** Provided data follows **

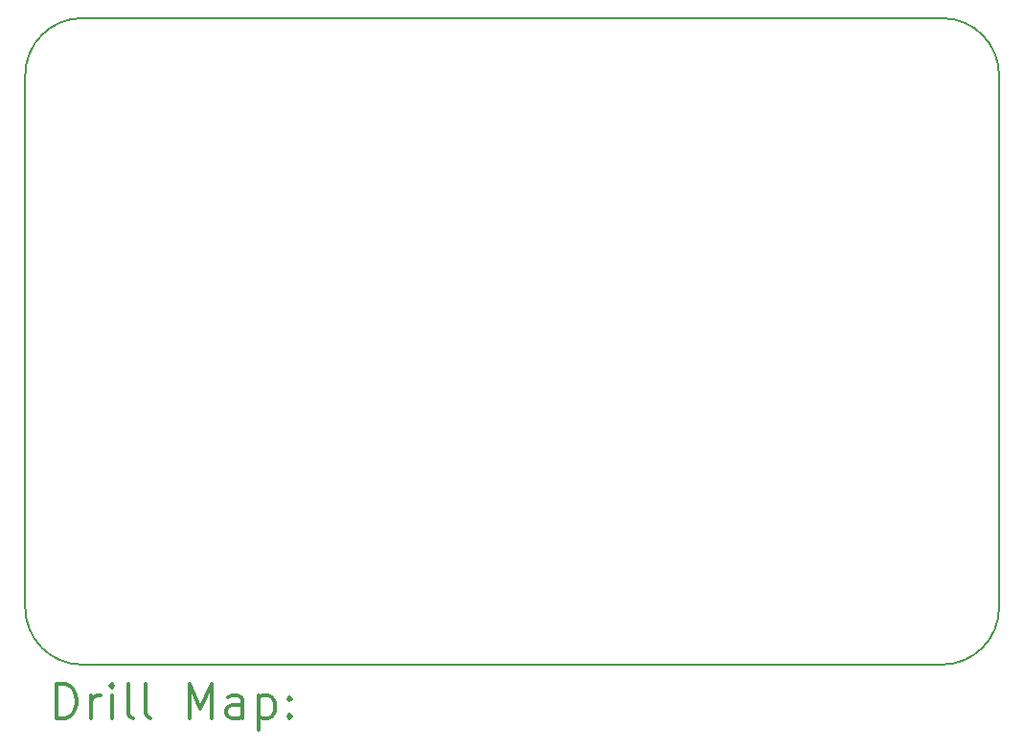
<source format=gbr>
%FSLAX45Y45*%
G04 Gerber Fmt 4.5, Leading zero omitted, Abs format (unit mm)*
G04 Created by KiCad (PCBNEW (5.0.1-3-g963ef8bb5)) date Friday, 28 June 2019 at 12:59:35*
%MOMM*%
%LPD*%
G01*
G04 APERTURE LIST*
%ADD10C,0.150000*%
%ADD11C,0.200000*%
%ADD12C,0.300000*%
G04 APERTURE END LIST*
D10*
X11931000Y-12311000D02*
X11931000Y-7605000D01*
X20035000Y-12815000D02*
X12434000Y-12815000D01*
X20034000Y-7100000D02*
X12433000Y-7100000D01*
X20538000Y-12313000D02*
X20538000Y-7605000D01*
X12435000Y-12815000D02*
G75*
G02X11931000Y-12311000I0J504000D01*
G01*
X20538000Y-12311000D02*
G75*
G02X20034000Y-12815000I-504000J0D01*
G01*
X20034000Y-7100000D02*
G75*
G02X20538000Y-7604000I0J-504000D01*
G01*
X11931000Y-7604000D02*
G75*
G02X12435000Y-7100000I504000J0D01*
G01*
D11*
D12*
X12209928Y-13288214D02*
X12209928Y-12988214D01*
X12281357Y-12988214D01*
X12324214Y-13002500D01*
X12352786Y-13031071D01*
X12367071Y-13059643D01*
X12381357Y-13116786D01*
X12381357Y-13159643D01*
X12367071Y-13216786D01*
X12352786Y-13245357D01*
X12324214Y-13273929D01*
X12281357Y-13288214D01*
X12209928Y-13288214D01*
X12509928Y-13288214D02*
X12509928Y-13088214D01*
X12509928Y-13145357D02*
X12524214Y-13116786D01*
X12538500Y-13102500D01*
X12567071Y-13088214D01*
X12595643Y-13088214D01*
X12695643Y-13288214D02*
X12695643Y-13088214D01*
X12695643Y-12988214D02*
X12681357Y-13002500D01*
X12695643Y-13016786D01*
X12709928Y-13002500D01*
X12695643Y-12988214D01*
X12695643Y-13016786D01*
X12881357Y-13288214D02*
X12852786Y-13273929D01*
X12838500Y-13245357D01*
X12838500Y-12988214D01*
X13038500Y-13288214D02*
X13009928Y-13273929D01*
X12995643Y-13245357D01*
X12995643Y-12988214D01*
X13381357Y-13288214D02*
X13381357Y-12988214D01*
X13481357Y-13202500D01*
X13581357Y-12988214D01*
X13581357Y-13288214D01*
X13852786Y-13288214D02*
X13852786Y-13131071D01*
X13838500Y-13102500D01*
X13809928Y-13088214D01*
X13752786Y-13088214D01*
X13724214Y-13102500D01*
X13852786Y-13273929D02*
X13824214Y-13288214D01*
X13752786Y-13288214D01*
X13724214Y-13273929D01*
X13709928Y-13245357D01*
X13709928Y-13216786D01*
X13724214Y-13188214D01*
X13752786Y-13173929D01*
X13824214Y-13173929D01*
X13852786Y-13159643D01*
X13995643Y-13088214D02*
X13995643Y-13388214D01*
X13995643Y-13102500D02*
X14024214Y-13088214D01*
X14081357Y-13088214D01*
X14109928Y-13102500D01*
X14124214Y-13116786D01*
X14138500Y-13145357D01*
X14138500Y-13231071D01*
X14124214Y-13259643D01*
X14109928Y-13273929D01*
X14081357Y-13288214D01*
X14024214Y-13288214D01*
X13995643Y-13273929D01*
X14267071Y-13259643D02*
X14281357Y-13273929D01*
X14267071Y-13288214D01*
X14252786Y-13273929D01*
X14267071Y-13259643D01*
X14267071Y-13288214D01*
X14267071Y-13102500D02*
X14281357Y-13116786D01*
X14267071Y-13131071D01*
X14252786Y-13116786D01*
X14267071Y-13102500D01*
X14267071Y-13131071D01*
M02*

</source>
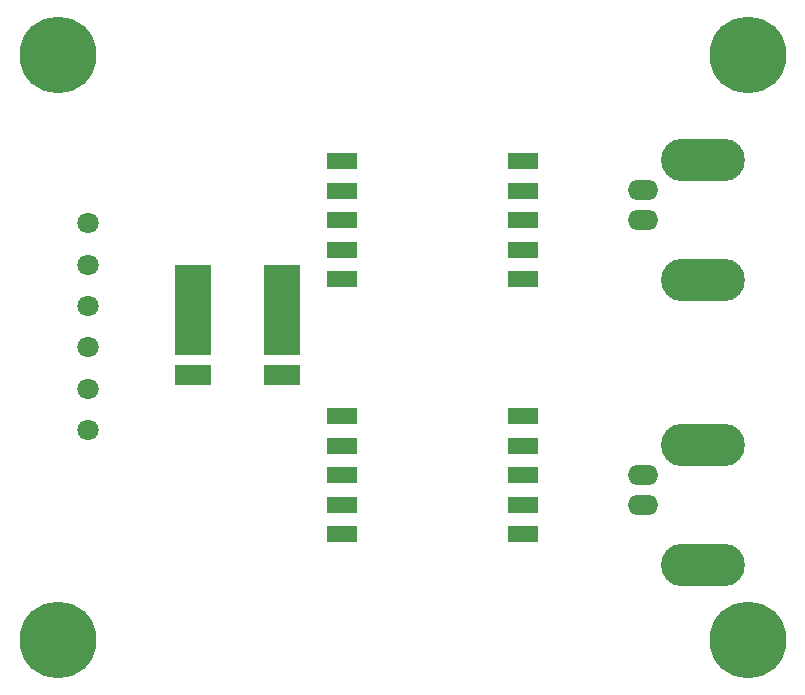
<source format=gbr>
%TF.GenerationSoftware,KiCad,Pcbnew,(5.1.6)-1*%
%TF.CreationDate,2020-09-14T11:12:27-07:00*%
%TF.ProjectId,awg-tx-shunt,6177672d-7478-42d7-9368-756e742e6b69,rev?*%
%TF.SameCoordinates,Original*%
%TF.FileFunction,Soldermask,Top*%
%TF.FilePolarity,Negative*%
%FSLAX46Y46*%
G04 Gerber Fmt 4.6, Leading zero omitted, Abs format (unit mm)*
G04 Created by KiCad (PCBNEW (5.1.6)-1) date 2020-09-14 11:12:27*
%MOMM*%
%LPD*%
G01*
G04 APERTURE LIST*
%ADD10C,0.900000*%
%ADD11C,6.500000*%
%ADD12R,3.046400X7.720000*%
%ADD13R,3.046400X1.776400*%
%ADD14C,1.801800*%
%ADD15O,2.600000X1.700000*%
%ADD16O,7.100000X3.600000*%
%ADD17R,2.640000X1.400000*%
G04 APERTURE END LIST*
D10*
%TO.C,H4*%
X140127056Y-127842944D03*
X138430000Y-127140000D03*
X136732944Y-127842944D03*
X136030000Y-129540000D03*
X136732944Y-131237056D03*
X138430000Y-131940000D03*
X140127056Y-131237056D03*
X140830000Y-129540000D03*
D11*
X138430000Y-129540000D03*
%TD*%
D10*
%TO.C,H3*%
X140127056Y-78312944D03*
X138430000Y-77610000D03*
X136732944Y-78312944D03*
X136030000Y-80010000D03*
X136732944Y-81707056D03*
X138430000Y-82410000D03*
X140127056Y-81707056D03*
X140830000Y-80010000D03*
D11*
X138430000Y-80010000D03*
%TD*%
D10*
%TO.C,H2*%
X81707056Y-127842944D03*
X80010000Y-127140000D03*
X78312944Y-127842944D03*
X77610000Y-129540000D03*
X78312944Y-131237056D03*
X80010000Y-131940000D03*
X81707056Y-131237056D03*
X82410000Y-129540000D03*
D11*
X80010000Y-129540000D03*
%TD*%
D10*
%TO.C,H1*%
X81707056Y-78312944D03*
X80010000Y-77610000D03*
X78312944Y-78312944D03*
X77610000Y-80010000D03*
X78312944Y-81707056D03*
X80010000Y-82410000D03*
X81707056Y-81707056D03*
X82410000Y-80010000D03*
D11*
X80010000Y-80010000D03*
%TD*%
D12*
%TO.C,R1*%
X91516200Y-101625400D03*
D13*
X91516200Y-107086400D03*
X98983800Y-107086400D03*
D12*
X98983800Y-101625400D03*
%TD*%
D14*
%TO.C,J1*%
X82550000Y-94259994D03*
X82550000Y-97759995D03*
X82550000Y-101259995D03*
X82550000Y-104759996D03*
X82550000Y-108259997D03*
X82550000Y-111760000D03*
%TD*%
D15*
%TO.C,J2*%
X129540000Y-91440000D03*
X129540000Y-93980000D03*
D16*
X134620000Y-99060000D03*
X134620000Y-88900000D03*
%TD*%
%TO.C,J3*%
X134620000Y-113030000D03*
X134620000Y-123190000D03*
D15*
X129540000Y-118110000D03*
X129540000Y-115570000D03*
%TD*%
D17*
%TO.C,L1*%
X104080000Y-88980000D03*
X104080000Y-91480000D03*
X104080000Y-93980000D03*
X104080000Y-96480000D03*
X104080000Y-98980000D03*
X119440000Y-98980000D03*
X119440000Y-96480000D03*
X119440000Y-93980000D03*
X119440000Y-91480000D03*
X119440000Y-88980000D03*
%TD*%
%TO.C,L2*%
X119440000Y-110570000D03*
X119440000Y-113070000D03*
X119440000Y-115570000D03*
X119440000Y-118070000D03*
X119440000Y-120570000D03*
X104080000Y-120570000D03*
X104080000Y-118070000D03*
X104080000Y-115570000D03*
X104080000Y-113070000D03*
X104080000Y-110570000D03*
%TD*%
M02*

</source>
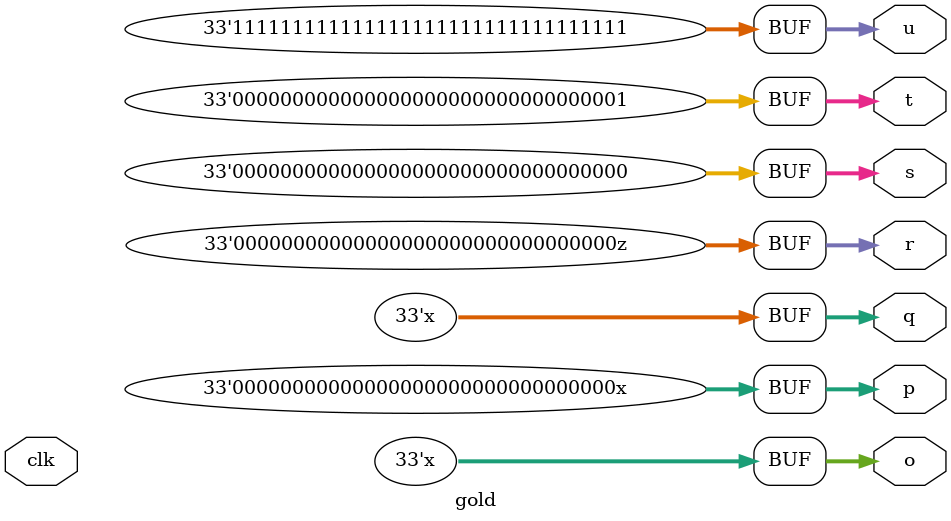
<source format=v>
module gold(input clk, output [32:0] o, p, q, r, s, t, u);
assign o = {33{1'bx}};
assign p = {{32{1'b0}}, 1'bx};
assign q = {33{1'bz}};
assign r = {{32{1'b0}}, 1'bz};
assign s = {33{1'b0}};
assign t = {{32{1'b0}}, 1'b1};
assign u = {33{1'b1}};
endmodule

</source>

** End of Provided data **

**Problem details**
Go line by line through the records above and copy each one containing "KiCad".

**Task solution**
G04 Created by KiCad (PCBNEW (5.0.1-3-g963ef8bb5)) date Friday, 28 June 2019 at 12:59:35*
%TF.GenerationSoftware,KiCad,Pcbnew,(5.1.6)-1*%
G04 Created by KiCad (PCBNEW (5.1.6)-1) date 2020-09-14 11:12:27*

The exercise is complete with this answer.